Dans son rapport final transmis au Conseil de sécurité de l’ONU, le Groupe d’experts sur la RDC a révélé avoir constaté une augmentation des activités d’un réseau criminel composé de civils, d’acteurs économiques et d’intermédiaires burundais et congolais et d’agents burundais en tenue qui se livraient à la contrebande de l’or entre la RDC et le Burundi.
Les enquêtes menées jusqu’au 15 avril 2023 ont démontré que les tensions actuelles entre la RDC et le Rwanda avaient perturbé la route de la contrebande de l’or vers le Rwanda, car les autorités congolaises avaient augmenté le contrôle des biens et des personnes transitant par la frontière. Par conséquent, indiquent les experts onusiens, les contrebandiers, y compris ceux liés aux groupes armés qui contrôlent les sites de production d’or dans les territoires d’Uvira et de Fizi, détournent de plus en plus le transfert illicite de l’or vers le Burundi, qui s’est avéré une plaque tournante de l’or commercialisé illégalement depuis la RDC.
Le Groupe d’experts dit avoir identifié un homme qui était au cœur des activités du réseau. Il s’est présenté sous différents noms, Célestin Nduwimana ou Gedeon Bigirimana, et comme ayant des occupations différentes, agent de renseignement burundais basé à Uvira ou policier burundais détaché à Uvira, où il prétendait assister le contingent burundais de la Force régionale de la Communauté d’Afrique de l’Est. Or, précise le rapport, le numéro de téléphone de la République démocratique du Congo utilisé par Célestin Nduwimana était enregistré sous un autre nom.
D’après de nombreuses sources contactées par les experts onusiens, Nduwimana était un intermédiaire clé qui mettait des contrebandiers de la RDC en contact avec des acheteurs du Burundi.
Le Groupe d’experts a confirmé qu’à six reprises au moins, entre décembre 2022 et mars 2023, Nduwimana a facilité l’acheminement d’or pour un total de 11 kg. Selon les informations reçues, ces transactions ont généré l’équivalent de 455 000 $.
« Ces six transactions ont révélé le modus operandi du réseau criminel concerné. Nduwimana a d’abord contacté des contrebandiers à Uvira pour leur faire part de son intérêt et leur promettre une opération lucrative au Burundi, leur garantissant la protection des autorités burundaises une fois qu’ils auraient franchi la frontière », peut-on lire dans le rapport.

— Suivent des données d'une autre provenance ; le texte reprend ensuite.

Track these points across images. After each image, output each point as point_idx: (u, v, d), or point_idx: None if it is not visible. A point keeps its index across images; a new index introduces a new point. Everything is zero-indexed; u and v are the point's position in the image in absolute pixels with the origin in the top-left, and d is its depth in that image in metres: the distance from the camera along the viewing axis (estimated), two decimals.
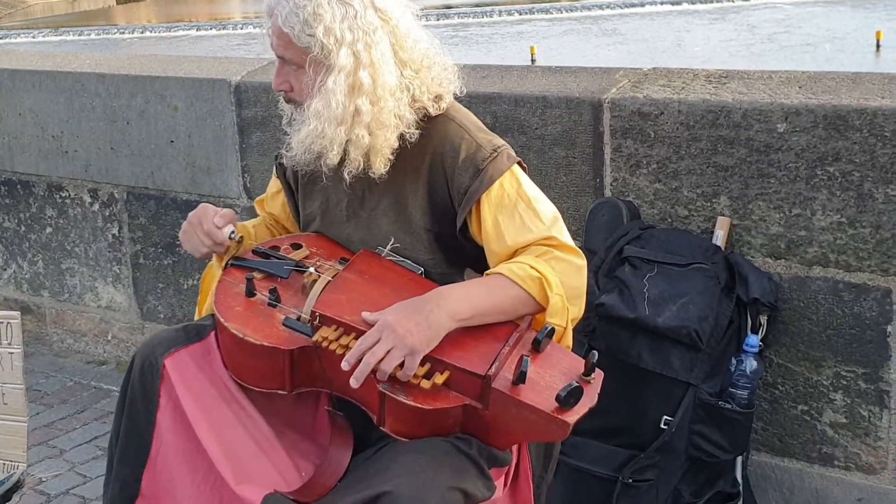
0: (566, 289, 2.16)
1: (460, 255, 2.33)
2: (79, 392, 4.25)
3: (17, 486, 2.93)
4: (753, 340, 2.78)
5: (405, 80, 2.22)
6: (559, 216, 2.26)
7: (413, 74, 2.23)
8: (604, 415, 2.78)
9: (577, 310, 2.22)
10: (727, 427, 2.78)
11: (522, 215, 2.21)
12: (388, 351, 2.01)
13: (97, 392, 4.23)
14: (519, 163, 2.28)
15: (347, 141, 2.20)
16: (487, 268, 2.25)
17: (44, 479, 3.54)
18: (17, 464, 2.99)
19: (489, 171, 2.22)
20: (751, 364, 2.77)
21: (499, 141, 2.29)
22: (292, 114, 2.32)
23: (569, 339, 2.22)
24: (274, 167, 2.57)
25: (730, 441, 2.79)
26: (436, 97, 2.27)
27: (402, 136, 2.23)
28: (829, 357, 2.87)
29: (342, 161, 2.24)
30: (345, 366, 2.03)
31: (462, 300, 2.11)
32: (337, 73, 2.15)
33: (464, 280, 2.33)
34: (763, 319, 2.85)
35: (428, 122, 2.27)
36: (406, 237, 2.31)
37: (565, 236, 2.22)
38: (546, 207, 2.25)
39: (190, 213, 2.45)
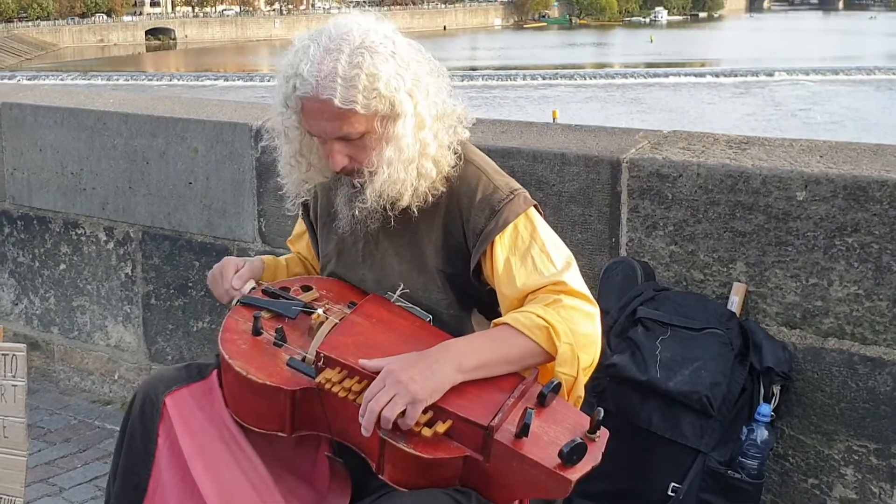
0: (576, 336, 2.12)
1: (473, 297, 2.32)
2: (82, 431, 4.22)
3: None
4: (766, 409, 2.74)
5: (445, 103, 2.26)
6: (573, 261, 2.24)
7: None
8: (611, 478, 2.75)
9: (589, 358, 2.17)
10: (735, 497, 2.72)
11: (535, 259, 2.20)
12: (392, 398, 1.98)
13: (101, 432, 4.20)
14: (536, 206, 2.28)
15: (417, 176, 2.20)
16: (499, 311, 2.23)
17: None
18: (14, 498, 2.95)
19: (505, 212, 2.21)
20: (762, 434, 2.72)
21: (516, 184, 2.29)
22: (335, 185, 2.33)
23: (580, 389, 2.17)
24: (300, 209, 2.57)
25: None
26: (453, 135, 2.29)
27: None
28: (842, 431, 2.83)
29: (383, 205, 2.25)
30: (365, 434, 2.01)
31: (467, 353, 2.08)
32: (403, 118, 2.16)
33: (472, 323, 2.32)
34: (776, 389, 2.81)
35: None
36: (419, 277, 2.30)
37: (576, 282, 2.19)
38: (559, 252, 2.23)
39: (215, 266, 2.50)
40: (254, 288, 2.41)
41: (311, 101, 2.15)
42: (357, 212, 2.26)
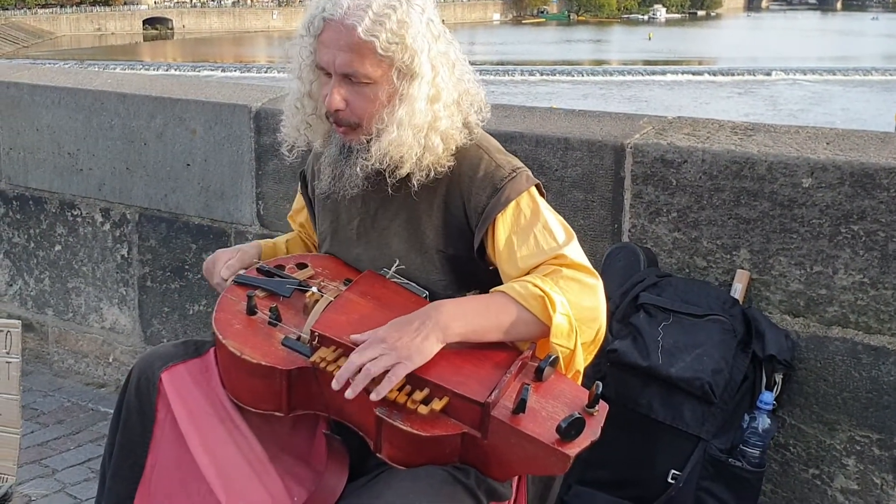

Selon les experts, l’or provenant de la République démocratique du Congo a ensuite été blanchi par l’intermédiaire de coopératives officielles au Burundi. Plusieurs sources complices ont dit au Groupe d’experts que Nduwimana facilitait également les contacts entre les contrebandiers souhaitant passer au Burundi et les représentants des coopératives gérant des sites miniers au Burundi.
Au cours de ses enquêtes, le Groupe d’experts a par exemple obtenu un document manuscrit décrivant un accord frauduleux entre les coopératives Koribilorwa Twikenure Minyago et Dukorere Hamwe Dusoze Ikiwi pour acheter de l’or à des individus en provenance de la RDC. L’un des signataires de ce document est Noël Nshimirimana. Les experts ont obtenu un numéro de téléphone utilisé par Nshimirimana pour entrer en contact avec d’autres membres du réseau et constaté qu’il était enregistré sous un autre nom.
« Selon plusieurs personnes servant de « mules » (transporteurs) pour ce réseau criminel, l’or qu’elles transportaient vers le Burundi provenait des sites miniers de Misisi ou de Nyange, en République démocratique du Congo. Au moment de passer la frontière, elles répartissaient l’or entre plusieurs personnes afin de réduire le risque de tout perdre en cas d’arrestation. Toutefois, traverser la frontière entre Uvira, en République démocratique du Congo, et le Burundi présentait peu de problème, compte tenu du laxisme des contrôles et de l’absence de scanners ou de fouilles permettant de détecter le minerai », ajoute le rapport.
Dans une lettre adressée au Groupe d’experts en avril 2023, les autorités burundaises ont déclaré que les coopératives susmentionnées n’étaient pas impliquées dans l’exploitation de l’or de la République démocratique du Congo et que les personnes identifiées par le Groupe d’experts leur étaient inconnues.
Face à cette situation, les experts onusiens ont recommandé au gouvernement burundais d’enquêter sur les entités et les individus, y compris ceux mentionnés dans le présent rapport, impliqués dans l’exportation frauduleuse d’or de la RDC vers le Burundi, et d’engager des poursuites contre eux le cas échéant.